De Omgevingswet komt eraan

Jerry de Rijke: “Ga in gesprek met de gemeente!”

Gemeenten, provincies, omgevingsdiensten en het Rijk zijn druk bezig met de voorbereidingen op de Omgevingswet, die op 1 januari 2022 van kracht moet worden. “Het is Nederlands grootste wetgevingsoperatie sinds de Tweede Wereldoorlog,” zegt planoloog en omgevingsjurist Jerry de Rijke.

De Rijke werkt als zelfstandig adviseur en projectleider onder de naam ‘De Rijke Omgeving’. Ook voor hem is de Omgevingswet al dagelijkse kost. “De wet gaat over de fysieke leefomgeving.

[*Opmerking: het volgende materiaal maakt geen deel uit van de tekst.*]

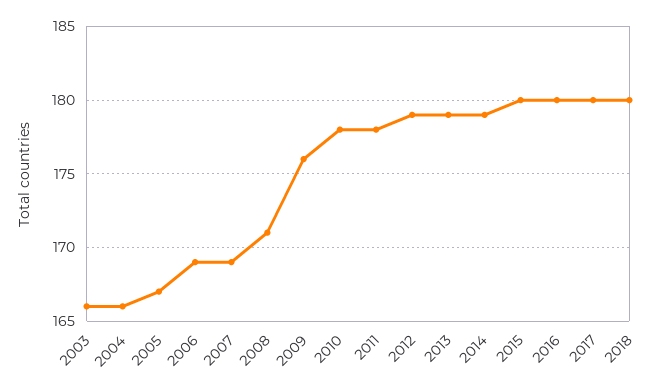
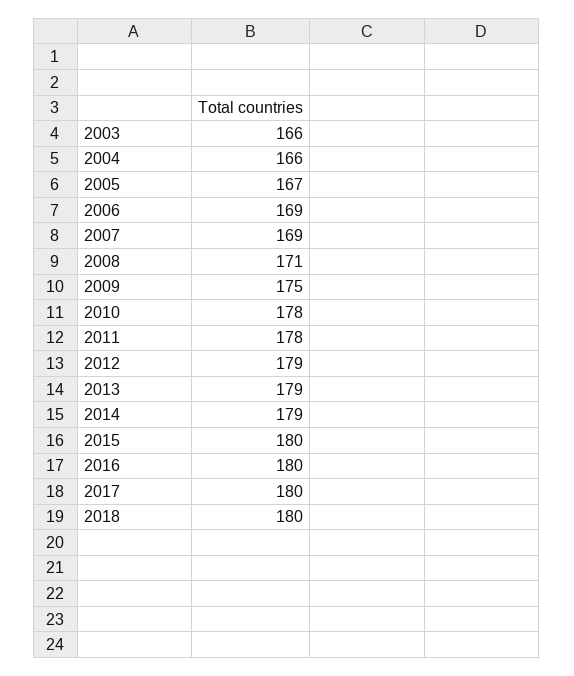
  {
    "2003": 166,
    "2004": 166,
    "2005": 167,
    "2006": 169,
    "2007": 169,
    "2008": 171,
-   "2009": 176,
+   "2009": 175,
    "2010": 178,
    "2011": 178,
    "2012": 179,
    "2013": 179,
    "2014": 179,
    "2015": 180,
    "2016": 180,
    "2017": 180,
    "2018": 180
  }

Kort gezegd over alles wat je kunt zien, horen, voelen en ruiken.”

Doel: vereenvoudiging van wet- en regelgeving

De Omgevingswet moet zorgen voor een verregaande vereenvoudiging van wet- en regelgeving. “Dat is noodzakelijk, want de huidige situatie is onoverzichtelijk. Wetten en regels zijn op elkaar gestapeld, waardoor procedures en normeringen niet goed op elkaar aansluiten. Zelfs ik als specialist zie soms door de bomen het bos niet meer. Laat staan dat de gewone burger het ziet.” Alle procedures die met vergunning, toestemming en planvorming te maken hebben, worden in de Omgevingswet gestroomlijnd. “Het doel is om een overzichtelijk en helder wettelijk stelsel voor de fysieke leefomgeving te hebben.”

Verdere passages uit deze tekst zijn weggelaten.